> **GIVEN INSTRUCTION**: Copy the lines of the listing below from the line with "city: Cedar Vale" up to and including the line with "latitude: 49.1045". Leave the pictures out of your answer.

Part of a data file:
========================
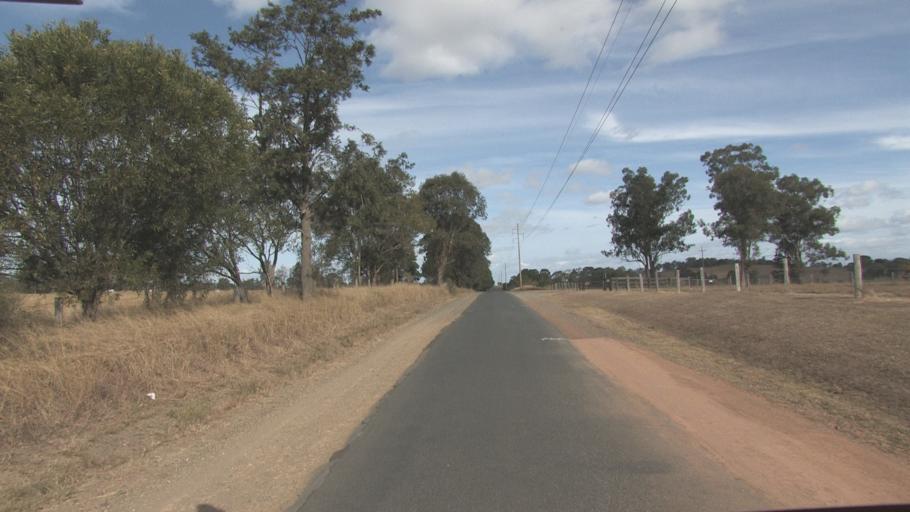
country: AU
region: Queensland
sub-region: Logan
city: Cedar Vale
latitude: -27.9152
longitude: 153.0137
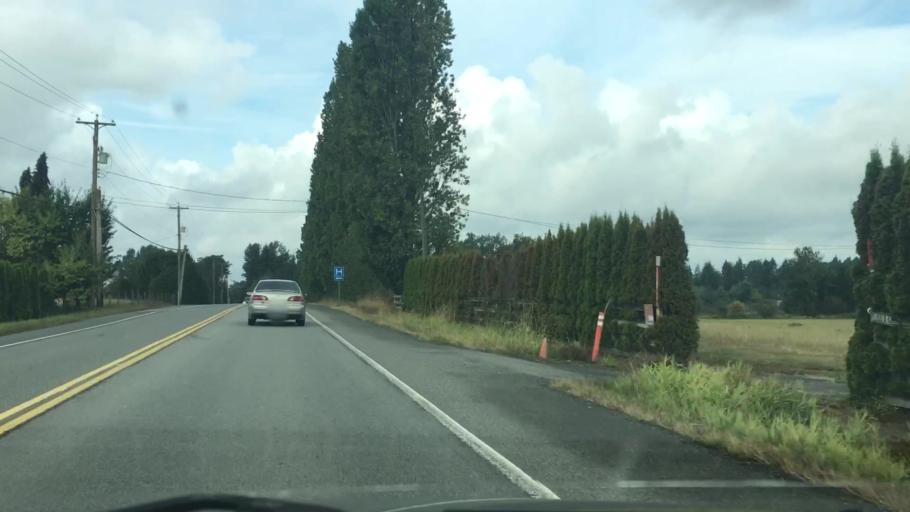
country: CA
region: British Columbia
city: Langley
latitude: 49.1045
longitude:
========================
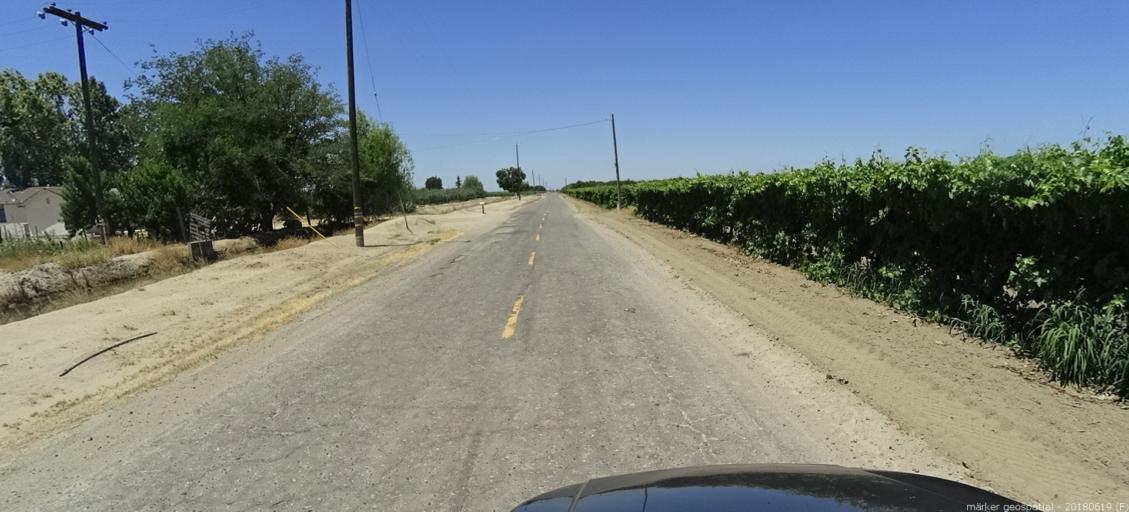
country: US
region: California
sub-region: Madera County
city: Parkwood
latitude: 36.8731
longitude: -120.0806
========================
> **ANSWER TO THE PROBLEM**:
city: Cedar Vale
latitude: -27.9152
longitude: 153.0137
country: CA
region: British Columbia
city: Langley
latitude: 49.1045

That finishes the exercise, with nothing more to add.